I can tell you there is no point doing it unless you are CPU bound AND you are drawing 10,000+ instances. I also noted that fustrum culling each instance saved FPS rather than just drawing all instances in 1 batch. This means that you must ‘repackage’ some data per frame to draw only visible instances. I found this rather disapointing - I had hoped we could do away with that. Perhaps that’s where geometry shaders could help?

Anyway, Instanced Arrays are the most obvious choice and require little alteration to an existing framework. However, there is overhead setting up visible instances and therefore repopulating the per-instance vertex buffer instance data - in my case that means a modelview matrix per visible instance must be insetred into a list in memory and re-uploaded to a VBO. This was something I never bothered with as it was just a benchmarking excerise and the performance of instancing sucked anyway.

Depending upon the nature of the data your trying to instance, Texture Buffer Objects and Uniform Buffer Objects are very flexible. Of the two, texture Buffer Objects offer a huge data store and adding this to an engine is fairly straight forward. Re packaging the visible instance data into the TBO is easy too. In fact you use two TBOs - once to store the data and the other as an indirect index list of integers.

Uniform Buffer Objects - these are a much smaller array of data (implementation specific) of about 64K bytes. Access to this memory is very slightly quicker but the limited memory size resticts its usage. I found altering my entire shader code to support UBO and Uniform Block a very painful excerise and quite fruitless also!

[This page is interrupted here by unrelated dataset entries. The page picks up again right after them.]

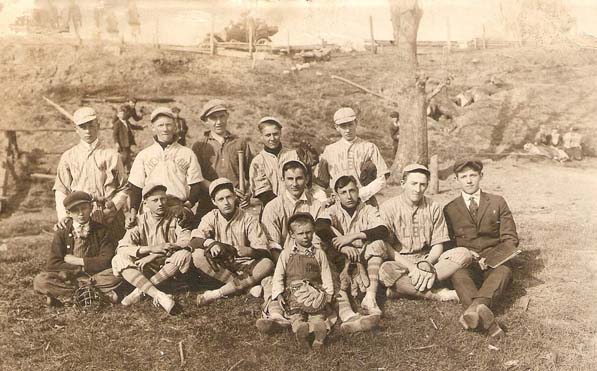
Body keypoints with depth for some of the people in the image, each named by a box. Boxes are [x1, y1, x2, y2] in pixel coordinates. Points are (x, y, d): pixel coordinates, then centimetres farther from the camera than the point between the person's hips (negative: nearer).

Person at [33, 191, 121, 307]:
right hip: (69, 278, 1)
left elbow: (106, 261, -9)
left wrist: (78, 261, -9)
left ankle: (64, 295, -22)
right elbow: (52, 265, -5)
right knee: (40, 281, -25)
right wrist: (82, 269, -10)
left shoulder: (101, 231, 2)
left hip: (95, 276, -1)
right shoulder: (61, 234, 4)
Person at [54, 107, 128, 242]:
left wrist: (114, 205, -10)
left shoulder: (111, 155, 8)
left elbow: (124, 188, 7)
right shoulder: (68, 157, 10)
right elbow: (61, 190, 7)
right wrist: (63, 216, -7)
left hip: (109, 217, 0)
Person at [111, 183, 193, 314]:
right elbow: (121, 248, -12)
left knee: (184, 255, -30)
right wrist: (151, 248, -27)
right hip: (145, 271, 1)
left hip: (168, 268, -1)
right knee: (119, 260, -25)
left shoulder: (175, 219, 0)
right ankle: (159, 295, -41)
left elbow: (188, 241, -18)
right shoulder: (140, 222, 1)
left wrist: (154, 256, -24)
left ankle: (140, 290, -27)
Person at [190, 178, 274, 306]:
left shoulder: (249, 220, -6)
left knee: (267, 263, -30)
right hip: (219, 267, 1)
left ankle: (215, 294, -31)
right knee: (198, 256, -26)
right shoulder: (211, 218, 0)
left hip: (244, 266, -1)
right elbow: (194, 241, -14)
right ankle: (245, 286, -25)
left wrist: (237, 250, -32)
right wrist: (210, 242, -36)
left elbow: (263, 251, -14)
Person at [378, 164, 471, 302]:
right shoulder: (388, 208, -5)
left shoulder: (433, 208, 5)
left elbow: (438, 245, 2)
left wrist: (427, 264, -19)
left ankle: (405, 287, -25)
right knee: (385, 270, -37)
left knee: (463, 254, -19)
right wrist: (412, 267, -22)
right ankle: (437, 294, -23)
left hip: (427, 259, 4)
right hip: (399, 262, -3)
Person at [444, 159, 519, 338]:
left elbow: (510, 239, 9)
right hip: (465, 264, 0)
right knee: (458, 274, -36)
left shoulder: (498, 203, 14)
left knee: (504, 271, -35)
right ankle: (485, 317, -57)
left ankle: (476, 307, -57)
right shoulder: (449, 209, 14)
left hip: (493, 264, 1)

I have benchmarked TBO, UBO, Uniform Arrays and Instanced Arrays. The results were inconclusive due to various lack of driver support and bugs. Also, the codeing effort vs speed benefit is not worth it - unless your heavily CPU bound and drawing many thousands of simple objects. In the end - the old way - draw each object 1 at a time is the quickest!

BTW. Instanced Arrays_EXT is not a technique - its just a means to an end. It extends the vertex shader language so you can get a handle on the vertex instance and you use a new drawElements API to send the geomoetry.

“Do not bother unless you have concrete needs for it, like super simple geometry to be repeated a very very large number of times.”
I watch pseudo-instancing demo by NVidia. Objects were not ~ enough. When I check mode without instancing, fps were down very math!!!

I want to know best way for instancing because I and some man were argue: what metod is better: ARB_instanced_arrays or instancing with geometry shader. He sad that if we use ARB, we can not use fustrum culling (and fps were go dawn in big scenes), but I think that Khronos Group didn’t created ARB_instanced_arrays than.

P.S. Do you get my English?

The advantage of the geometry shader for instancing is that it can compliment any instancing method. It can be used instead of a software CPU loop for view fustrum culling - and as such it would be a really good choice. I don’t think it’s a technique for instancing in it’s own right - because there is no way to send the geometry in the first place. I’m no expert at Gemoetry shaders!